From 1 July, the energy price cap rises by 13%. A typical household paying by direct debit will see their annual bill climb to £1,862, an increase of around £221. Prepayment customers face £1,812; those who pay on receipt of a bill will be hit with £2,005. Once again, the families who can least afford it are being squeezed the hardest.
But look beneath the headline number and you find the real story. Electricity bills are rising by around 5%. Gas bills are rising by a brutal 24%. The cause, according to Ofgem, is higher wholesale gas prices driven by the conflict in the Middle East. And that single fact demolishes the central promise of the net zero project.
We Were Promised Cheap, Secure Energy. We Got Neither.
For years, Ed Miliband and the green lobby told us that rushing to net zero would make Britain energy independent and slash bills. The opposite has happened. A war thousands of miles away can still send British gas prices soaring by a quarter, because we remain hooked on imported gas while we shut down our own production in the North Sea.
You cannot decarbonise your way out of a gas crisis by banning the gas you have under your own feet.
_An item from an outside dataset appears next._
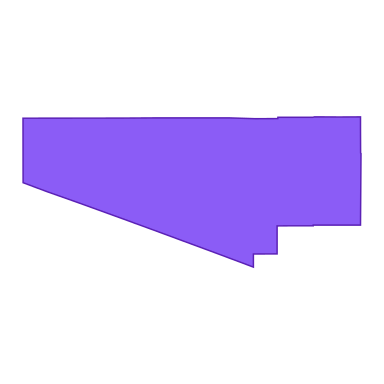 outline of Pima, Arizona, United States of America
{"feature_id": "52423323B72402136661240", "entity_name": "Pima", "entity_type": "district", "adm_level": 2, "iso_a3": "USA", "parent_name": "United States of America", "parent_adm1": "Arizona", "projection": "mercator", "projection_center": [-111.635, 31.97], "detail": "fine", "context": "isolated", "style": "filled", "palette": "violet", "viewbox_px": 384, "rotation_deg": 0, "n_neighbors": 0, "source": "geoboundaries", "source_scale": "gbopen_adm2", "svg_char_len": 570}
<svg xmlns="http://www.w3.org/2000/svg" viewBox="0 0 384 384"><path d="M23.0,118.2L23.1,182.7L36.7,187.8L47.4,191.8L77.7,202.5L132.4,222.3L135.2,223.4L136.5,223.8L150.4,228.9L181.6,240.4L223.3,255.8L230.7,258.6L253.4,267.1L253.4,254.0L277.1,253.9L277.1,225.9L289.5,225.8L313.2,225.8L313.2,225.1L360.5,225.1L361.0,153.5L360.6,153.0L360.5,129.0L360.5,116.9L339.0,117.0L321.4,116.9L314.4,116.9L312.8,117.3L277.9,117.3L277.8,118.6L255.1,118.7L229.6,117.9L203.5,117.9L203.3,117.9L155.4,117.9L121.0,118.1L23.0,118.2Z" fill="#8b5cf6" stroke="#5b21b6" stroke-width="1.5"/></svg>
Every time a flashpoint erupts overseas, British households pay the price. That is not energy security. That is energy surrender.
The Hidden Costs Nobody Voted For
It is not just wholesale prices. Layered on top of every bill are the costs of net zero infrastructure: grid upgrades, renewable subsidies, standing charges and levies that the political class would rather you did not notice. These costs do not disappear when wholesale prices fall. They are baked in permanently, a stealth tax on warmth.
Meanwhile, pensioners are rationing heating and small businesses are folding because their energy bills have become unmanageable. The government calls this progress. Out in the real world, it looks like managed decline.
What Reform UK Would Do
Reform UK would scrap the net zero targets that are driving up bills and restore Britain's energy independence. That means backing domestic gas production in the North Sea, lifting the effective ban on new licences, and treating our own natural resources as an asset rather than an embarrassment.
We would strip the green levies out of household bills and stop using ordinary families as a piggy bank for ideological projects. Energy policy should serve the British people, not a target on a politician's spreadsheet. Until Westminster grasps that, every overseas crisis will keep landing on your kitchen table in the form of a higher bill.